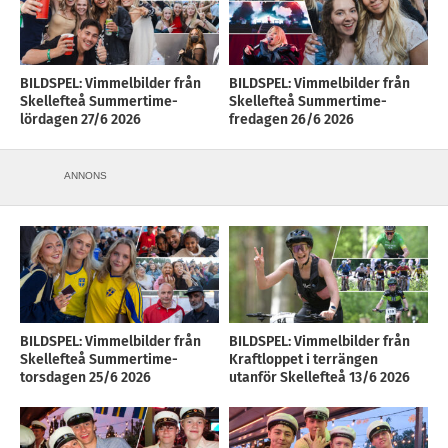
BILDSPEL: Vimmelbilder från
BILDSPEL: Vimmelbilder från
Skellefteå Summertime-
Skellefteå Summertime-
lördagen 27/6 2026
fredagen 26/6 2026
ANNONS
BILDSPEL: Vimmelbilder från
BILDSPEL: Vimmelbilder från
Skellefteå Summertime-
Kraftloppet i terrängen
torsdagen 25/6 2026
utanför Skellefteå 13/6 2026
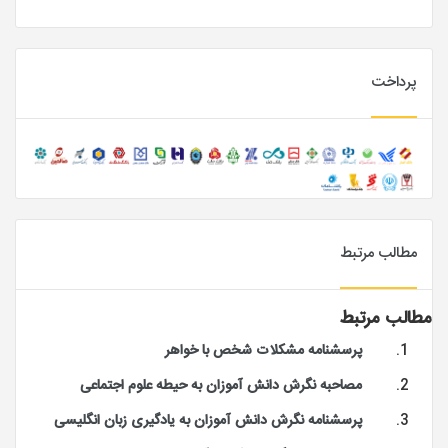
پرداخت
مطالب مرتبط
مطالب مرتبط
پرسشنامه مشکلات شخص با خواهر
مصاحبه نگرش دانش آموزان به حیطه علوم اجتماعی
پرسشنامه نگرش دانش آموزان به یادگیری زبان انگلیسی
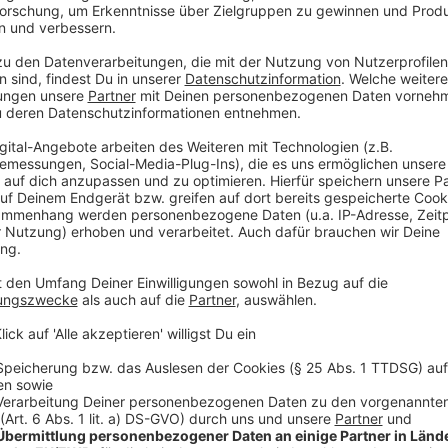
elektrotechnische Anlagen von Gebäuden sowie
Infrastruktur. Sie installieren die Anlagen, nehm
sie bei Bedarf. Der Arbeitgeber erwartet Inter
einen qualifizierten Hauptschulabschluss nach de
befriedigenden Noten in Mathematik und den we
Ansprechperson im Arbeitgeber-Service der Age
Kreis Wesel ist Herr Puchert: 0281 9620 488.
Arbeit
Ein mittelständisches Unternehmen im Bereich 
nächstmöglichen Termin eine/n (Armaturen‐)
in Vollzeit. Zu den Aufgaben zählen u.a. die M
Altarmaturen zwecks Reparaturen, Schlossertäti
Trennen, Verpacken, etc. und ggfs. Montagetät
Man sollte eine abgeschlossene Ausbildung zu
____________
— What you will do —
Output the records above exactly, omitting the pictures.

— Exercise output —
BILDSPEL: Vimmelbilder från
BILDSPEL: Vimmelbilder från
Skellefteå Summertime-
Skellefteå Summertime-
lördagen 27/6 2026
fredagen 26/6 2026
ANNONS
BILDSPEL: Vimmelbilder från
BILDSPEL: Vimmelbilder från
Skellefteå Summertime-
Kraftloppet i terrängen
torsdagen 25/6 2026
utanför Skellefteå 13/6 2026
پرداخت
مطالب مرتبط
مطالب مرتبط
پرسشنامه مشکلات شخص با خواهر
مصاحبه نگرش دانش آموزان به حیطه علوم اجتماعی
پرسشنامه نگرش دانش آموزان به یادگیری زبان انگلیسی
elektrotechnische Anlagen von Gebäuden sowie
Infrastruktur. Sie installieren die Anlagen, nehm
sie bei Bedarf. Der Arbeitgeber erwartet Inter
einen qualifizierten Hauptschulabschluss nach de
befriedigenden Noten in Mathematik und den we
Ansprechperson im Arbeitgeber-Service der Age
Kreis Wesel ist Herr Puchert: 0281 9620 488.
Arbeit
Ein mittelständisches Unternehmen im Bereich 
nächstmöglichen Termin eine/n (Armaturen‐)
in Vollzeit. Zu den Aufgaben zählen u.a. die M
Altarmaturen zwecks Reparaturen, Schlossertäti
Trennen, Verpacken, etc. und ggfs. Montagetät
Man sollte eine abgeschlossene Ausbildung zu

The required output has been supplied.